Seriously. I Never go into this section for exactly this reason. Im not even sure if this was what I was expecting to see or not. 


For an ambiguous response to the OP:

Money begets only drama and resentment.
Traveling kids are generally broke addicts. 
The child deserves to have a parent-rivalry-free life. 


Surely as the guardian, (Im assuming youre the mother) you must have some idea that receiving child support means staying contact. If you go about it the wrong way, you'll just have an angry, resentful person glaring at you, once a month, for the next 18 years approx. 

Why don't you try to talk to the father in a civil manner and setting. Possibly with a completely neutral party present. 
If they aren't into it, you probably should just move on, enjoy your new life, and find a way to support yourself and child in a self sufficient manner. Maybe being a traveling kid shouldn't be your gig anymore. 

If it were me:
•If they were/ are a asshole/ abusive, 
I prolly shouldn't have had their child, but whats done is done, and Congrats to me! 
Fuck em though, Why not. But its only worth it if they can pay. If they cant, they risk going to crippling debt and even arrest. 
If they were physically abusive... Would I Reeeaaaally want to stir the pot again... ?!
• If it was rape, fucking YES you should. 
• If they were/ are a nice person, I'd try to come to a more civil solution. If they couldn't pay, would I really want to the vindictive bitch that sent them to jail?
• If I tricked them/ didn't tell them till it was too late/ etc.... 
I have a kid now. So maybe I should start acting like an adult. 


Like I said... It really depends. 

If you're the father... 
Chances are she bailed on the kid. So yea.
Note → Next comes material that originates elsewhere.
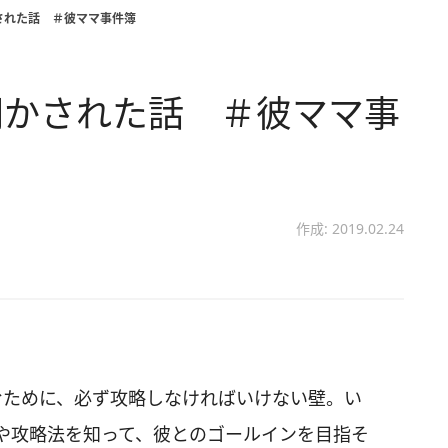
された話 ＃彼ママ事件簿
聞かされた話 ＃彼ママ事
作成: 2019.02.24
むために、必ず攻略しなければいけない壁。い
や攻略法を知って、彼とのゴールインを目指そ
Sue her ass and get her to at least take financial responsibility for not being able to get her crusty ass to a free abortion appt at planned parenthood. 
Or she went insane during/ after being pregs. In which case, it doesn't sound like it would be worth the effort. She prolly can't even take care of herself, let alone finding $600+/ month...

Fuck, Im rambling now...
Whatever. 

Im studying to be an on/off campus counselor for grades 4-16 and a social worker. This kind of stuff sucks me in...

Good luck!


----------



## schmutz (Aug 21, 2013)

I never asked for support...it was worth it to me to have my kids with me and have their dad gone.


----------



## eske silver (Oct 19, 2013)

Sooo... No follow up?

I think the verdict is then, it depends on the person and the situation.

lol


----------